Hélas, la narration non-linéaire et imbriquée choisie par Nolan apparaît à la revoyure comme un procédé assez bancal, peut-être efficace pour nous égarer jusqu'aux révélations finales mais qui ne suffit pas à masquer le vrai problème : l'incapacité totale du réalisateur à nous faire vibrer pour ce qui aurait pu être un drame humain captivant, voire passionnant (celui raconté par le livre : cette haine héréditaire et irraisonnée entre deux hommes mesurés, sains d'esprit, qui font donc tout pour réprouver leur ressentiment mais qui se retrouvent emportés dans une inimitié aux conséquences surréalistes, dont ils seront les premières victimes). La subtilité de l'ouvrage de Christopher Priest est totalement bafouée par le cinéaste britannique. L'adaptation appauvrit considérablement un récit puissant et d'une vraie ampleur. On perd toute sa dimension fantastique et dramatique, pour n'en conserver qu'un squelette incomplet. Le basculement tardif et génial dans l'épouvante et le surnaturel, inventé par l'écrivain anglais, passe ainsi à la trappe. Les passages les plus cinégéniques du bouquin sont ignorés et, à vrai dire, cela n'étonne qu'à moitié quand on connaît l'imaginaire extrêmement limité de sieur Nolan. Le cinéaste et son frère, tous deux au scénario, donnent la très désagréable impression d'avoir seulement conservé ce qui les arrangeait, ce qui leur permettait de pondre une histoire au service de leur art de l'esbroufe et au retournement final grotesque mais forcément renversant.
◇ ◇ ◇
**Consigne de travail:**
Pouvez-vous poursuivre la critique ci-dessus de l'adaptation par Nolan du roman de Christopher Priest, en reprenant juste après sa dernière phrase ?

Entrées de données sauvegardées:
◇ ◇ ◇
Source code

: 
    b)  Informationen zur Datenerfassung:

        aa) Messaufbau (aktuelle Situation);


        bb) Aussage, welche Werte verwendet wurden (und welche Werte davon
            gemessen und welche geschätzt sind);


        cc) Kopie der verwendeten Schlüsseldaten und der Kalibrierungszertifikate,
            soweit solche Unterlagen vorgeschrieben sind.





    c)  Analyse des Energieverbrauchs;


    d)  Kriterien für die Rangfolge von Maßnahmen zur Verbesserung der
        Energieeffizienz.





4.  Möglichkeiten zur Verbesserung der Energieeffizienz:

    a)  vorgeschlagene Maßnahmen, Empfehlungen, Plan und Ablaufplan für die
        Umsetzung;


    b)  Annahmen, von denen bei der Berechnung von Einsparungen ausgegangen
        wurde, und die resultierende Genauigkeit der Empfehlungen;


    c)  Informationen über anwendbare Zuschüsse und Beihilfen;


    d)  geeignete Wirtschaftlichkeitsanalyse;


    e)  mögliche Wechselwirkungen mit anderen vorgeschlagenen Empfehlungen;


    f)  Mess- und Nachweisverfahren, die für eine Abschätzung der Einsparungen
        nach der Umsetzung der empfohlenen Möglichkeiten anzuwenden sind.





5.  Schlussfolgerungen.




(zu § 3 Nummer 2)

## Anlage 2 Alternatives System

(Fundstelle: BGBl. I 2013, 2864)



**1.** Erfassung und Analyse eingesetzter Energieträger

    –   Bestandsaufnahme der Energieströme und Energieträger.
◇ ◇ ◇
**Exercice corrigé:**
Et quand ils s'éloignent de l’œuvre de Christopher Priest, les frères Nolan ont tout faux. Leur scénario se développe sur des bases bien trop fragiles pour que l'on se sente véritablement concerné par cette guéguerre entre magiciens. La rivalité des deux hommes naît ici d'un acte totalement incompréhensible, injustifié, Christopher Nolan ne sachant pas filmer l'invisible, le ressentiment et les motivations secrètes de ses protagonistes. Le mal que se donnent Christian Bale et Hugh Jackman ne suffit pas à donner un peu d'intensité à tout ça. Il faut dire que Wolverine est tout de même assez peu crédible en prestidigitateur du début du XXème siècle. On se demande bien pourquoi un tel personnage aurait besoin d'être bodybuildé, même si les demoiselles sauront certainement apprécier cette scène totalement gratuite où la star retire le haut pour nous dévoiler ses abdos d'enfer. Bien qu'il fasse visiblement de son mieux, Hugh Jackman démontre encore une fois qu'il est un acteur limité.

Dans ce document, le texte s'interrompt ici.